> **TASK INSTRUCTIONS**
Reproduce each of the records below line for line, without changing a single character.
================================
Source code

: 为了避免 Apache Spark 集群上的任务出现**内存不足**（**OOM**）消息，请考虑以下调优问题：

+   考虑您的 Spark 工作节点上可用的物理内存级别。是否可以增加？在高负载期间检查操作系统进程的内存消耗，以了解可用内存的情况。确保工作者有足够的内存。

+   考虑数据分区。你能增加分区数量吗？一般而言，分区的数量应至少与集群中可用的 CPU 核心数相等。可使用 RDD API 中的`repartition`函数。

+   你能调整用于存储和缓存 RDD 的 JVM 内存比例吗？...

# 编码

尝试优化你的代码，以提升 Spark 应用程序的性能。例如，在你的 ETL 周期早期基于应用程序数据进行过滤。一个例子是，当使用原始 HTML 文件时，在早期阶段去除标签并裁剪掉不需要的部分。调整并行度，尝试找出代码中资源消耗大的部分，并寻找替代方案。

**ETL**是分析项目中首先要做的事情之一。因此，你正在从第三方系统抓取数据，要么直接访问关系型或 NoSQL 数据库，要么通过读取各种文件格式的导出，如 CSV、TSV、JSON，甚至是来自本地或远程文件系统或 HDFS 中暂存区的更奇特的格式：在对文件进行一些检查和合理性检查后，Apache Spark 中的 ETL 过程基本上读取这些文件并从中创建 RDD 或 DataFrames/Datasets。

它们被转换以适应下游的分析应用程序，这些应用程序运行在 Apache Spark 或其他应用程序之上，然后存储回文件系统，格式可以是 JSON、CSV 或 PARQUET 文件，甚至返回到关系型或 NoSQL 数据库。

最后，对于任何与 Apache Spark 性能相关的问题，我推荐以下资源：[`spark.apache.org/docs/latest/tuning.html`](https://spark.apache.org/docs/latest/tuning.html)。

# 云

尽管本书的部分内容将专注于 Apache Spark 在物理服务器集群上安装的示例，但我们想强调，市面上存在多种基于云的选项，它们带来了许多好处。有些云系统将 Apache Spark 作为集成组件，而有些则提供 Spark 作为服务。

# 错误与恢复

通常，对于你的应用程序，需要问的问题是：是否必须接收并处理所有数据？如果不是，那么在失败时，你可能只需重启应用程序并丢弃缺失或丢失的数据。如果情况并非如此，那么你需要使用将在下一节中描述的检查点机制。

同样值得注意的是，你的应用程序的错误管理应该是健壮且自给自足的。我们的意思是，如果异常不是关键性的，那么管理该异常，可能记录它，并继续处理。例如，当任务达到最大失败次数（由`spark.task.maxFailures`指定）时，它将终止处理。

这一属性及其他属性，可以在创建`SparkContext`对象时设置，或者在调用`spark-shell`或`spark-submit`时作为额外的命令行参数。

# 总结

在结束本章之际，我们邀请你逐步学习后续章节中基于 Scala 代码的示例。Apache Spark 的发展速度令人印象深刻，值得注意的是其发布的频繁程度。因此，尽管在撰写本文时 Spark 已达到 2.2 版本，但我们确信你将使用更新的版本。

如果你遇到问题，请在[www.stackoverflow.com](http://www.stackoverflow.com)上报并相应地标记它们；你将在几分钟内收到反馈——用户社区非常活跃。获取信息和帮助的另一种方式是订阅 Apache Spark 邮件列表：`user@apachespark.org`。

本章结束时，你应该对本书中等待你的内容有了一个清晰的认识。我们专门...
================================
> **TASK OUTPUT**
Source code

: 为了避免 Apache Spark 集群上的任务出现**内存不足**（**OOM**）消息，请考虑以下调优问题：

+   考虑您的 Spark 工作节点上可用的物理内存级别。是否可以增加？在高负载期间检查操作系统进程的内存消耗，以了解可用内存的情况。确保工作者有足够的内存。

+   考虑数据分区。你能增加分区数量吗？一般而言，分区的数量应至少与集群中可用的 CPU 核心数相等。可使用 RDD API 中的`repartition`函数。

+   你能调整用于存储和缓存 RDD 的 JVM 内存比例吗？...

# 编码

尝试优化你的代码，以提升 Spark 应用程序的性能。例如，在你的 ETL 周期早期基于应用程序数据进行过滤。一个例子是，当使用原始 HTML 文件时，在早期阶段去除标签并裁剪掉不需要的部分。调整并行度，尝试找出代码中资源消耗大的部分，并寻找替代方案。

**ETL**是分析项目中首先要做的事情之一。因此，你正在从第三方系统抓取数据，要么直接访问关系型或 NoSQL 数据库，要么通过读取各种文件格式的导出，如 CSV、TSV、JSON，甚至是来自本地或远程文件系统或 HDFS 中暂存区的更奇特的格式：在对文件进行一些检查和合理性检查后，Apache Spark 中的 ETL 过程基本上读取这些文件并从中创建 RDD 或 DataFrames/Datasets。

它们被转换以适应下游的分析应用程序，这些应用程序运行在 Apache Spark 或其他应用程序之上，然后存储回文件系统，格式可以是 JSON、CSV 或 PARQUET 文件，甚至返回到关系型或 NoSQL 数据库。

最后，对于任何与 Apache Spark 性能相关的问题，我推荐以下资源：[`spark.apache.org/docs/latest/tuning.html`](https://spark.apache.org/docs/latest/tuning.html)。

# 云

尽管本书的部分内容将专注于 Apache Spark 在物理服务器集群上安装的示例，但我们想强调，市面上存在多种基于云的选项，它们带来了许多好处。有些云系统将 Apache Spark 作为集成组件，而有些则提供 Spark 作为服务。

# 错误与恢复

通常，对于你的应用程序，需要问的问题是：是否必须接收并处理所有数据？如果不是，那么在失败时，你可能只需重启应用程序并丢弃缺失或丢失的数据。如果情况并非如此，那么你需要使用将在下一节中描述的检查点机制。

同样值得注意的是，你的应用程序的错误管理应该是健壮且自给自足的。我们的意思是，如果异常不是关键性的，那么管理该异常，可能记录它，并继续处理。例如，当任务达到最大失败次数（由`spark.task.maxFailures`指定）时，它将终止处理。

这一属性及其他属性，可以在创建`SparkContext`对象时设置，或者在调用`spark-shell`或`spark-submit`时作为额外的命令行参数。

# 总结

在结束本章之际，我们邀请你逐步学习后续章节中基于 Scala 代码的示例。Apache Spark 的发展速度令人印象深刻，值得注意的是其发布的频繁程度。因此，尽管在撰写本文时 Spark 已达到 2.2 版本，但我们确信你将使用更新的版本。

如果你遇到问题，请在[www.stackoverflow.com](http://www.stackoverflow.com)上报并相应地标记它们；你将在几分钟内收到反馈——用户社区非常活跃。获取信息和帮助的另一种方式是订阅 Apache Spark 邮件列表：`user@apachespark.org`。

本章结束时，你应该对本书中等待你的内容有了一个清晰的认识。我们专门...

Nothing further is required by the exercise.